This is a bit more tricky than usual “easy” puzzles for some languages indeed
I improved on the best published solution by externalizing the functions, and using the new ES2020 nullish coalescing operator, check my solution.
did the same
Thank you!
I had the same issue, and after reading your comment i realized I made the same mistake.
Thanks again!
hi OverCoder,
set a level recursivity to not exceed and store the cell value.
int cellOperation(int indexCell, long level = 0)
{
bool isRef;
int arg1, arg2;
if (value[indexCell] != INT_MIN) return value[indexCell];
arg1 = getValue(args1[indexCell], isRef);
if (isRef)
arg1 = cellOperation(arg1, ++level);
if (operations[indexCell] == "VALUE")
{
if (level >= 10)
value[indexCell] = arg1;
return arg1;
}
arg2 = getValue(args2[indexCell], isRef);
if (isRef)
arg2 = cellOperation(arg2, ++level);
if (operations[indexCell] == "ADD")
{
if (level >= 10)
value[indexCell] = arg1 + arg2;
return arg1 + arg2;
}
if (operations[indexCell] == "SUB")
return arg1 - arg2;
if (operations[indexCell] == "MULT")
return arg1 * arg2;
return 0;
}
};
evaluate func helped me remove 20 lines of code and pass the “accounting is hard 1” test.
thanks.
->SUB $3 $3
it’s a special case
Hi all.
It’s a win to me
Coded in C, with recursion…
at begginning i was thinking to resolve basics cells such as NoRef or Substract to Zero…
But at the end, we have to solve it by recursion…and all with the same method to prevent side effect…
I’m an embedded softwafe engineer.

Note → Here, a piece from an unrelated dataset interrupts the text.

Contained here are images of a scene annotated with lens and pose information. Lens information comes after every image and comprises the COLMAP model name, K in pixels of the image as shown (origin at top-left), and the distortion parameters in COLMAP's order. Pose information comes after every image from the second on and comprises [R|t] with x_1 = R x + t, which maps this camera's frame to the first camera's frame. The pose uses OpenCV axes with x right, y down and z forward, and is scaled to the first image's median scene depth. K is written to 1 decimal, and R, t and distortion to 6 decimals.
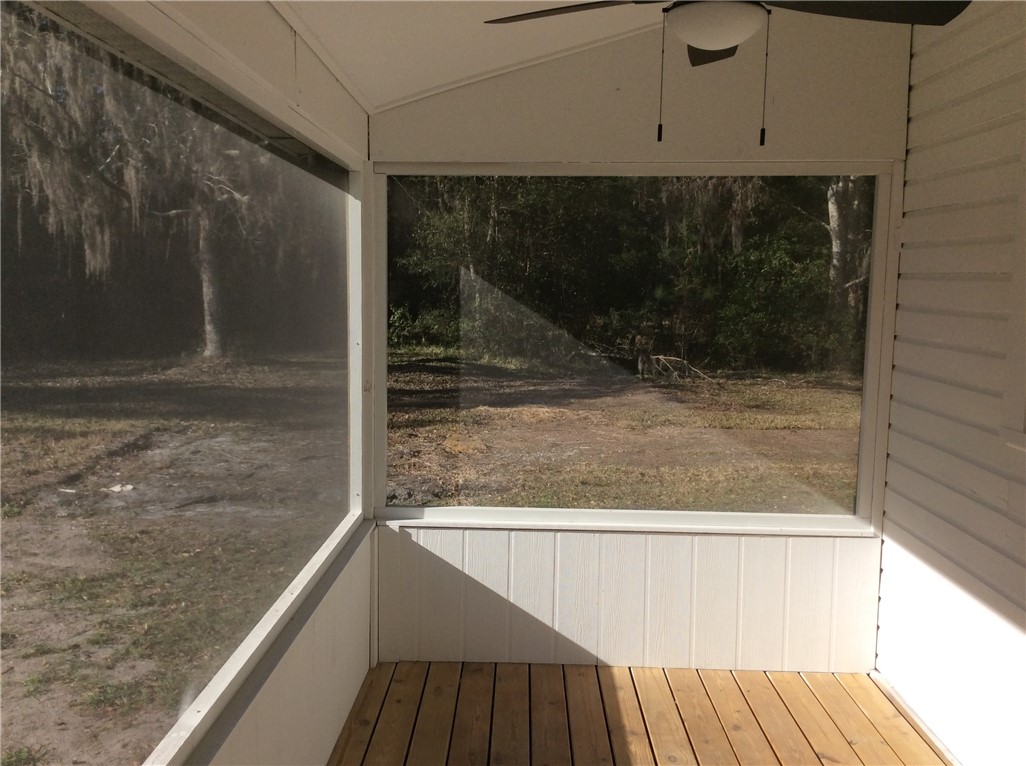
lens RADIAL K [[929.0, 0, 513.0], [0, 929.0, 383.0], [0, 0, 1]] dist [0.108581, -0.182109]
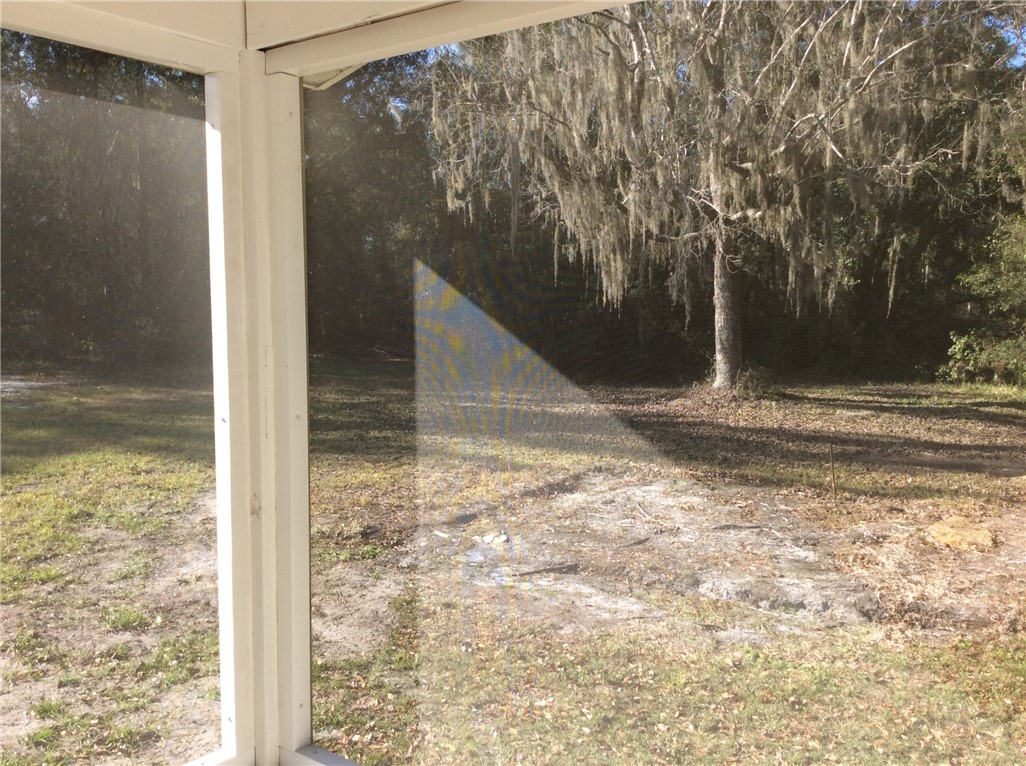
lens RADIAL K [[929.0, 0, 513.0], [0, 929.0, 383.0], [0, 0, 1]] dist [0.108581, -0.182109]
pose [[0.813759, 0.039518, -0.579858, 0.061510], [-0.055858, 0.998385, -0.010350, -0.016134], [0.578512, 0.040812, 0.814652, 0.169732]]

In my domain, recursion is strictly forbidden (like i work with 8ko ram ^^).
i understand principle of recursion, but it’s not easy to “see where it go…”
Thank all for comments; tips… on this thread
That -0 killed me too lol!
All in all I first tried it in Java and got too distracted I think.
A few month later my second attempt was using typescript AND I wanted to try to break it down into small functions (functional programming). That MIGHT have helped me keep it simple and it is oh so simple indeed (once you got the hang to recursion n stuff ;D)!
I’m coding this puzzle using Python.
I’m programming for fun and discovering recursion.
I’ve hit a roadblock in test 08. I don’t have a working test after this one.
I guess I’ll have to use try, except. Is this correct? If so, I’m not sure how to use it… Do you have any advice to help me?
Thanks in advance for your answers.
There are usually multiple ways to solve a puzzle. My solution doesn’t contain try/except, but I guess it’s possible to use them in a working solution.
It’s difficult to comment further on your preliminary guess. It’s better if you actually write some code to test your theory, or at least a more detailed write-up of your theoretical approach for others to comment on.
Has anyone who’s completed this in python got any tips on getting the last three problems? No matter what I try it always fails due to my codes recursion depth being too much for it.
You may try adding a line of code to increase the maximum recursion depth, but there seem to be just one or two published Python solutions (out of the dozens published) which do so.
You may want to read/search this thread to get some hints on how else you may optimise your code.
I did kind of use recursion, but then in a while loop, and not in a function, so I think that is how I avoided the recursion-depth problem. I did have some time-out problems though. My final (successful) approach was to recursively start with a not-reference value, use that value to solve cells referring to that value, and to take any of those fully solved cells as next not-reference value.
I just tried changing the recursion limit and that led me to finding out that my code just isn’t optimized enough so it just times out. I’ll have to try some solutions to further optimize the code and see if that helps otherwise maybe try a new approach.
For those struggling with test cases 11-12 (accounting is hard 1 and 2):
Read the description carefully. It says VALUE can (not must) have a constant value. It can be something like “VALUE $2 _” as well as “VALUE 2 _” .
For test cases 11-12 you need to support “VALUE $i _” and for test case 13 you need memoisation.
How do i solve backward dependency? I am only reaching till fibonacci and then the test fails, I see that it is sorta refering to a value that doesn’t exist yet and i have to solve it when its done, so how do i do it?
Maybe store it somewhere (e.g. in a queue) first, and solve it later when possible?
oh alright, it wasn’t working last time but now it works. But i still get stuck at test 11 (accounting is hard, it gives me the wrong answer)
Maybe some of the hints in the discussion above will help you.